Segment Start: The input

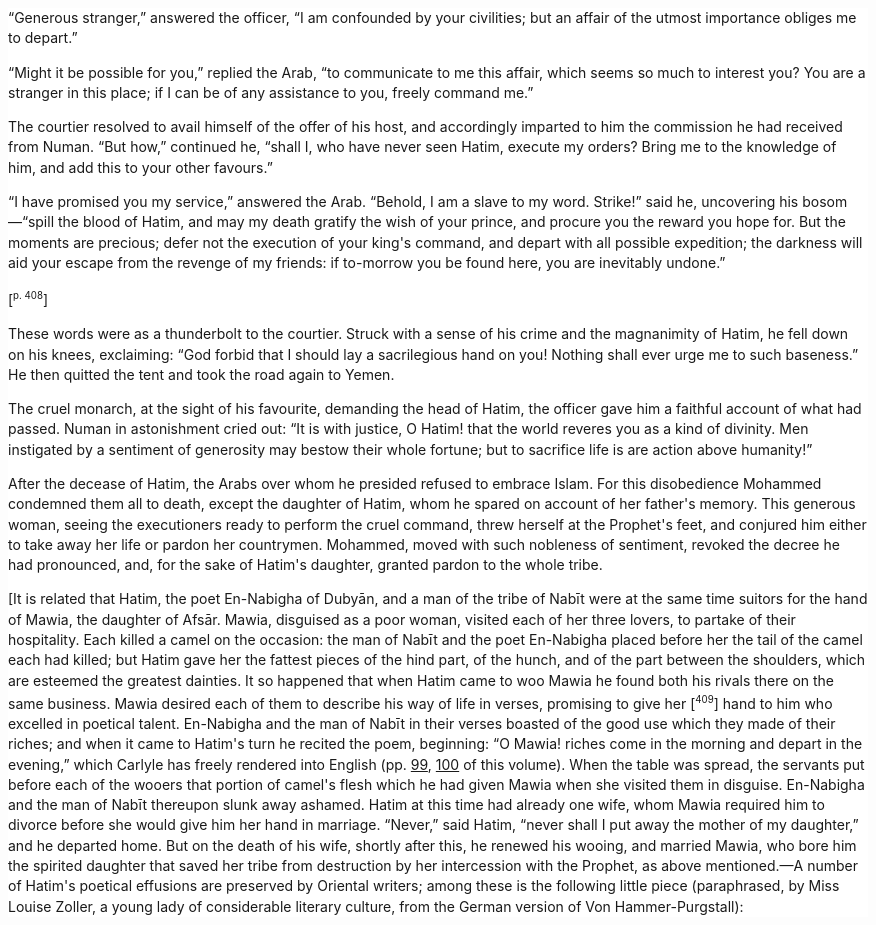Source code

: “Generous stranger,” answered the officer, “I am confounded by your civilities; but an affair of the utmost importance obliges me to depart.”

“Might it be possible for you,” replied the Arab, “to communicate to me this affair, which seems so much to interest you? You are a stranger in this place; if I can be of any assistance to you, freely command me.”

The courtier resolved to avail himself of the offer of his host, and accordingly imparted to him the commission he had received from Numan. “But how,” continued he, “shall I, who have never seen Hatim, execute my orders? Bring me to the knowledge of him, and add this to your other favours.”

“I have promised you my service,” answered the Arab. “Behold, I am a slave to my word. Strike!” said he, uncovering his bosom—“spill the blood of Hatim, and may my death gratify the wish of your prince, and procure you the reward you hope for. But the moments are precious; defer not the execution of your king's command, and depart with all possible expedition; the darkness will aid your escape from the revenge of my friends: if to-morrow you be found here, you are inevitably undone.”

<span id="p408">[<sup><small>p. 408</small></sup>]</span>

These words were as a thunderbolt to the courtier. Struck with a sense of his crime and the magnanimity of Hatim, he fell down on his knees, exclaiming: “God forbid that I should lay a sacrilegious hand on you! Nothing shall ever urge me to such baseness.” He then quitted the tent and took the road again to Yemen.

The cruel monarch, at the sight of his favourite, demanding the head of Hatim, the officer gave him a faithful account of what had passed. Numan in astonishment cried out: “It is with justice, O Hatim! that the world reveres you as a kind of divinity. Men instigated by a sentiment of generosity may bestow their whole fortune; but to sacrifice life is are action above humanity!”

After the decease of Hatim, the Arabs over whom he presided refused to embrace Islam. For this disobedience Mohammed condemned them all to death, except the daughter of Hatim, whom he spared on account of her father's memory. This generous woman, seeing the executioners ready to perform the cruel command, threw herself at the Prophet's feet, and conjured him either to take away her life or pardon her countrymen. Mohammed, moved with such nobleness of sentiment, revoked the decree he had pronounced, and, for the sake of Hatim's daughter, granted pardon to the whole tribe.

\[It is related that Hatim, the poet En-Nabigha of Dubyān, and a man of the tribe of Nabīt were at the same time suitors for the hand of Mawia, the daughter of Afsār. Mawia, disguised as a poor woman, visited each of her three lovers, to partake of their hospitality. Each killed a camel on the occasion: the man of Nabīt and the poet En-Nabigha placed before her the tail of the camel each had killed; but Hatim gave her the fattest pieces of the hind part, of the hunch, and of the part between the shoulders, which are esteemed the greatest dainties. It so happened that when Hatim came to woo Mawia he found both his rivals there on the same business. Mawia desired each of them to describe his way of life in verses, promising to give her <span id="p409">[<sup><small>409</small></sup>]</span> hand to him who excelled in poetical talent. En-Nabigha and the man of Nabīt in their verses boasted of the good use which they made of their riches; and when it came to Hatim's turn he recited the poem, beginning: “O Mawia! riches come in the morning and depart in the evening,” which Carlyle has freely rendered into English (pp. [99](./Shorter_Pieces.md#p99), [100](./Shorter_Pieces.md#p100) of this volume). When the table was spread, the servants put before each of the wooers that portion of camel's flesh which he had given Mawia when she visited them in disguise. En-Nabigha and the man of Nabīt thereupon slunk away ashamed. Hatim at this time had already one wife, whom Mawia required him to divorce before she would give him her hand in marriage. “Never,” said Hatim, “never shall I put away the mother of my daughter,” and he departed home. But on the death of his wife, shortly after this, he renewed his wooing, and married Mawia, who bore him the spirited daughter that saved her tribe from destruction by her intercession with the Prophet, as above mentioned.—A number of Hatim's poetical effusions are preserved by Oriental writers; among these is the following little piece (paraphrased, by Miss Louise Zoller, a young lady of considerable literary culture, from the German version of Von Hammer-Purgstall):
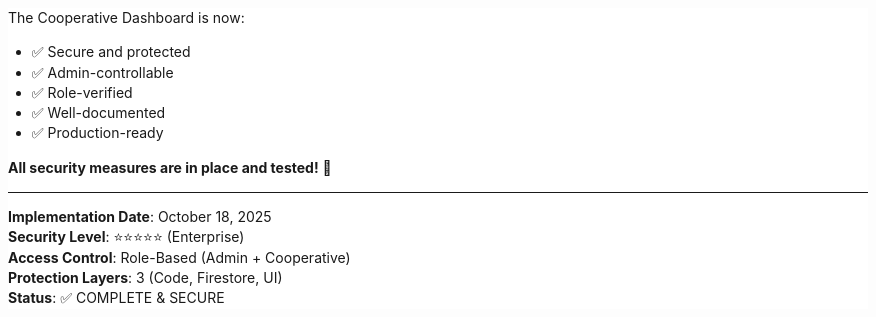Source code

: The Cooperative Dashboard is now:
- ✅ Secure and protected
- ✅ Admin-controllable
- ✅ Role-verified
- ✅ Well-documented
- ✅ Production-ready

**All security measures are in place and tested!** 🎊

---

**Implementation Date**: October 18, 2025  
**Security Level**: ⭐⭐⭐⭐⭐ (Enterprise)  
**Access Control**: Role-Based (Admin + Cooperative)  
**Protection Layers**: 3 (Code, Firestore, UI)  
**Status**: ✅ COMPLETE & SECURE
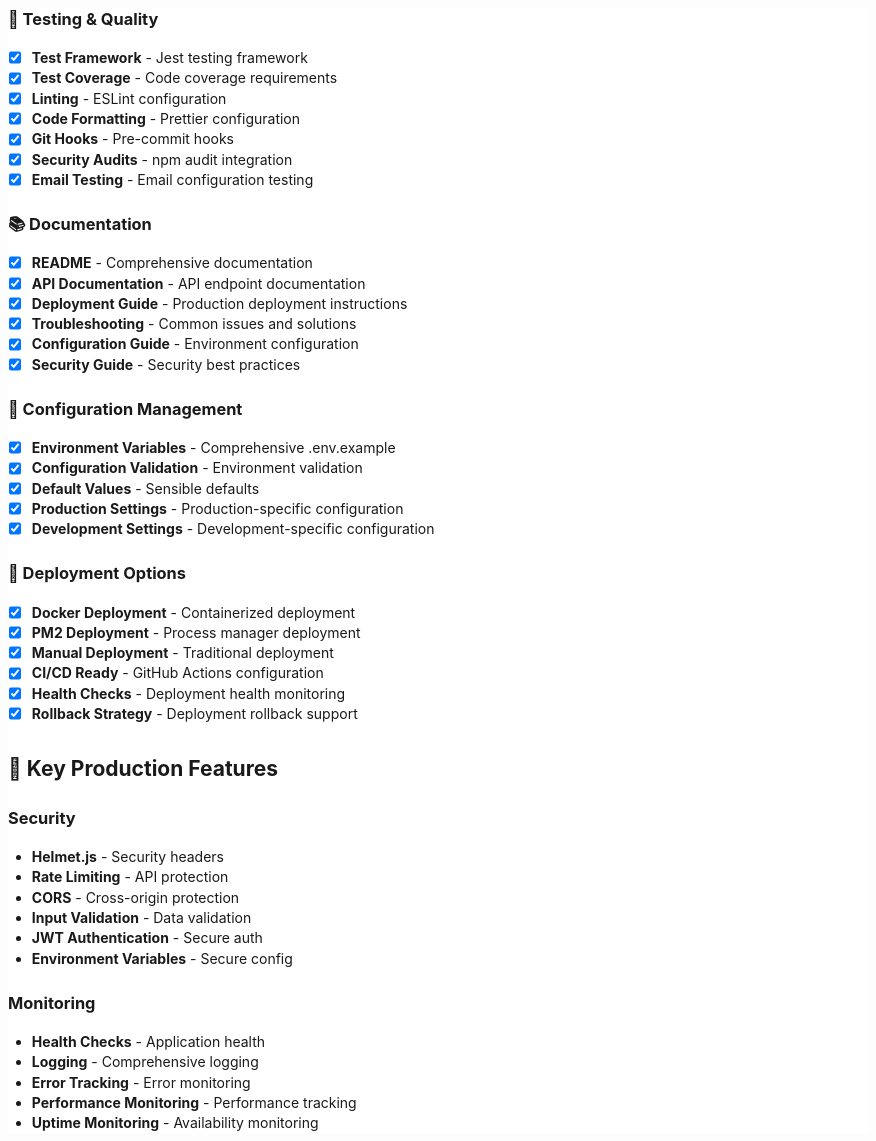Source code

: ### 🧪 Testing & Quality
- [x] **Test Framework** - Jest testing framework
- [x] **Test Coverage** - Code coverage requirements
- [x] **Linting** - ESLint configuration
- [x] **Code Formatting** - Prettier configuration
- [x] **Git Hooks** - Pre-commit hooks
- [x] **Security Audits** - npm audit integration
- [x] **Email Testing** - Email configuration testing

### 📚 Documentation
- [x] **README** - Comprehensive documentation
- [x] **API Documentation** - API endpoint documentation
- [x] **Deployment Guide** - Production deployment instructions
- [x] **Troubleshooting** - Common issues and solutions
- [x] **Configuration Guide** - Environment configuration
- [x] **Security Guide** - Security best practices

### 🔧 Configuration Management
- [x] **Environment Variables** - Comprehensive .env.example
- [x] **Configuration Validation** - Environment validation
- [x] **Default Values** - Sensible defaults
- [x] **Production Settings** - Production-specific configuration
- [x] **Development Settings** - Development-specific configuration

### 🚀 Deployment Options
- [x] **Docker Deployment** - Containerized deployment
- [x] **PM2 Deployment** - Process manager deployment
- [x] **Manual Deployment** - Traditional deployment
- [x] **CI/CD Ready** - GitHub Actions configuration
- [x] **Health Checks** - Deployment health monitoring
- [x] **Rollback Strategy** - Deployment rollback support

## 🎯 Key Production Features

### Security
- **Helmet.js** - Security headers
- **Rate Limiting** - API protection
- **CORS** - Cross-origin protection
- **Input Validation** - Data validation
- **JWT Authentication** - Secure auth
- **Environment Variables** - Secure config

### Monitoring
- **Health Checks** - Application health
- **Logging** - Comprehensive logging
- **Error Tracking** - Error monitoring
- **Performance Monitoring** - Performance tracking
- **Uptime Monitoring** - Availability monitoring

Segment End: The input

• Problem requirements:
All lines in the listing above from the line containing "- [x] **Git Hooks** - Pre-commit hooks" to the line containing "## 🎯 Key Production Features", inclusive, should be retyped exactly; no other lines should appear.

• Result for this task:
- [x] **Git Hooks** - Pre-commit hooks
- [x] **Security Audits** - npm audit integration
- [x] **Email Testing** - Email configuration testing

### 📚 Documentation
- [x] **README** - Comprehensive documentation
- [x] **API Documentation** - API endpoint documentation
- [x] **Deployment Guide** - Production deployment instructions
- [x] **Troubleshooting** - Common issues and solutions
- [x] **Configuration Guide** - Environment configuration
- [x] **Security Guide** - Security best practices

### 🔧 Configuration Management
- [x] **Environment Variables** - Comprehensive .env.example
- [x] **Configuration Validation** - Environment validation
- [x] **Default Values** - Sensible defaults
- [x] **Production Settings** - Production-specific configuration
- [x] **Development Settings** - Development-specific configuration

### 🚀 Deployment Options
- [x] **Docker Deployment** - Containerized deployment
- [x] **PM2 Deployment** - Process manager deployment
- [x] **Manual Deployment** - Traditional deployment
- [x] **CI/CD Ready** - GitHub Actions configuration
- [x] **Health Checks** - Deployment health monitoring
- [x] **Rollback Strategy** - Deployment rollback support

## 🎯 Key Production Features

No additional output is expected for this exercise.